1. ## Supposedly easy derivative:

Hello all,

I'm in charge of finding the derivative of $\displaystyle 1 \over 4x-3$.

I first used the quotient rule, which came out to be

$\displaystyle 0 * (4x-3) - ((4x-3) * 1) \over (4x-3)^2$

and simplified to

$\displaystyle - 4x-3 \over (4x-3)^2$

However, this isn't complete. I understand that I need to use the chain rule on the numerator next, according to Wolfram-Alpha, but I don't understand why I need the chain rule since there's only 1 function.
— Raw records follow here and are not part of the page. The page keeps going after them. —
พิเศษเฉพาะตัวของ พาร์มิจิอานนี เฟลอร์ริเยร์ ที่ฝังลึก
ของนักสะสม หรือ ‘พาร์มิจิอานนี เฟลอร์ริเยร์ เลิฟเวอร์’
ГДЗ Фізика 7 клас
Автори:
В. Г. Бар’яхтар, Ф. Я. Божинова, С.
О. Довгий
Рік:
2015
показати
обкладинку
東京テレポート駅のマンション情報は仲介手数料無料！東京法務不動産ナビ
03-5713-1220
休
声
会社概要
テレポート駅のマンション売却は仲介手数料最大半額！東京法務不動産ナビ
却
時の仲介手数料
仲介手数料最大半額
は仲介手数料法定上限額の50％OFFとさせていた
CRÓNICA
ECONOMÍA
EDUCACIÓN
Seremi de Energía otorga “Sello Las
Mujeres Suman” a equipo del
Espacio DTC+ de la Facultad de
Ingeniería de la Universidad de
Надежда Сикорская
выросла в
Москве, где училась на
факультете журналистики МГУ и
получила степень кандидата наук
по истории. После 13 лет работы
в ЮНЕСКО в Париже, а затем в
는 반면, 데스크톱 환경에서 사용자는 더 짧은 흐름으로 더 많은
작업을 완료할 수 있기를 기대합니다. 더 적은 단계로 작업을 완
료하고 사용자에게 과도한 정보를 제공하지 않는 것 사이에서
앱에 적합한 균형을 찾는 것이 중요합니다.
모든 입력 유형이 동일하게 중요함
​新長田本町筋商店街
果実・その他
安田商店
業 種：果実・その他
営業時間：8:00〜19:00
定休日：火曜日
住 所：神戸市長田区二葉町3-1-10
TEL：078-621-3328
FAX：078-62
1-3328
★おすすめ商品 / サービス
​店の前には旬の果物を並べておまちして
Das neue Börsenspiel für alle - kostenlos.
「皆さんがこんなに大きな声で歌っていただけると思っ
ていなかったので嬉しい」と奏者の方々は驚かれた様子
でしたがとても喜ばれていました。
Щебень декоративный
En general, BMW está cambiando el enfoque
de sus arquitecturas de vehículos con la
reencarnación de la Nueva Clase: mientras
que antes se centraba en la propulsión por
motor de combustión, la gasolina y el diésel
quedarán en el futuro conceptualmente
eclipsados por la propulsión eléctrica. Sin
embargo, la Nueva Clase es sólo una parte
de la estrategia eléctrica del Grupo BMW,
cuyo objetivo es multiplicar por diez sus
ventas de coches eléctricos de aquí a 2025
Can anyone shed some light on this?

2. Use the law of exponents that says $\displaystyle \dfrac{1}{a} = a^{-1}$ to rewrite $\displaystyle \dfrac{1}{4x-3} = (4x-3)^{-1}$

You can the use the chain rule

3. Oh wow! Haha.

Now that you show that, it's pretty easy to see. I'd imagine I should do this for all fractions with 1 in the numerator correct?

It makes complete sense:

$\displaystyle (4x-3)^{-1}$

$\displaystyle (4x-3)^{-1} = (4x-3)^{-2} * 4$

$\displaystyle 4 \over (4x-3)^2$

EDIT: I should say, a constant in the numerator

4. Yes, but bear in mind that it will not be affected by the exponent. That is $\displaystyle \dfrac{2}{x-1} = 2(x-1)^{-1} \neq (2(x-1))^{-1}$

5. Originally Posted by sinx
Hello all,

I'm in charge of finding the derivative of $\displaystyle 1 \over 4x-3$.

I first used the quotient rule, which came out to be

$\displaystyle 0 * (4x-3) - ((4x-3) * 1) \over (4x-3)^2$
No, that's not correct. The quotient rule says that
$\displaystyle \left(\frac{f}{g}\right)'= \frac{f'g- fg'}{g^2}$
Here f(x)= 1 so f'(x)= 0, g(x)= 4x- 3 so that g'= 4.
$\displaystyle \frac{0(4x-3)- (4)(1)}{(4x- 3)^2}$

and simplified to

$\displaystyle - 4x-3 \over (4x-3)^2$

However, this isn't complete. I understand that I need to use the chain rule on the numerator next, according to Wolfram-Alpha, but I don't understand why I need the chain rule since there's only 1 function. Can anyone shed some light on this?